- _DOCUMENT PASSAGE_:
The New Horse Shelter


I’ve wanted to put a shelter in this field for awhile. As soon as I put the horses in the back barn yard for the winter, I realized I didn’t like the idea that much–for several reasons. One, the horses were more confined than I liked. It’s not how I want to keep horses. Aside from that, it’s hard on BP. I have Glory Bee and Dumplin in the front barn yard and don’t want to add BP to that area–it’s hard enough on the front barn yard to have one cow on it all winter. The front barn yard is my “work area” and cows really tear up the ground. But keeping BP in the back barn yard with two horses leaves her competing with large, strong animals for the limited shelter as well as the hay. It’s like putting an elderly lady in a walker with a couple of rowdy kids and hoping they leave her a french fry by the time she can get to the table.
The new shelter was built right into the fence line in the connecting field to the goat yard, where I used to keep the sheep.

- _RECORDED INFORMATION_:
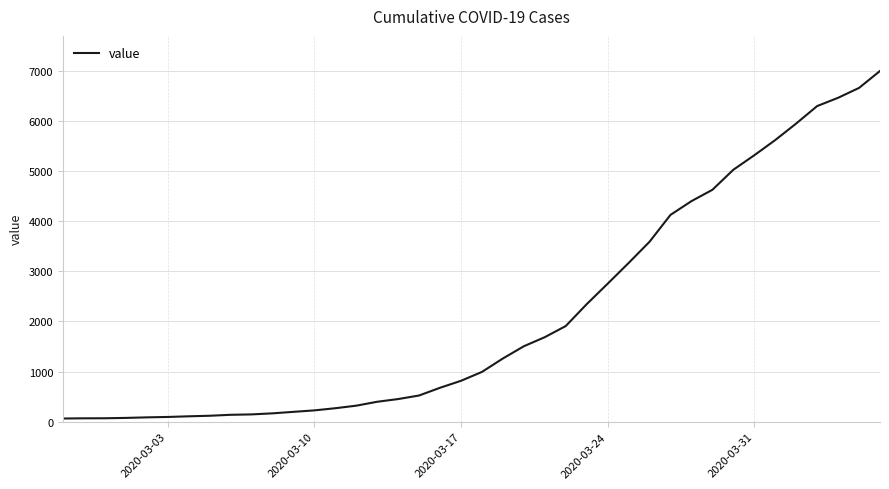

What is the greatest value displayed?

6995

- _WHAT IS REQUIRED_:
Answer these from the horse shelter post:
1. Which two animals does the writer keep in the front barn yard?
2. What does the writer call the front barn yard?
3. Where was the new shelter built?

- _REPLY TO THE TASK_:
1. Glory Bee and Dumplin.
2. The writer's "work area."
3. Right into the fence line in the field connecting to the goat yard, where the writer used to keep the sheep.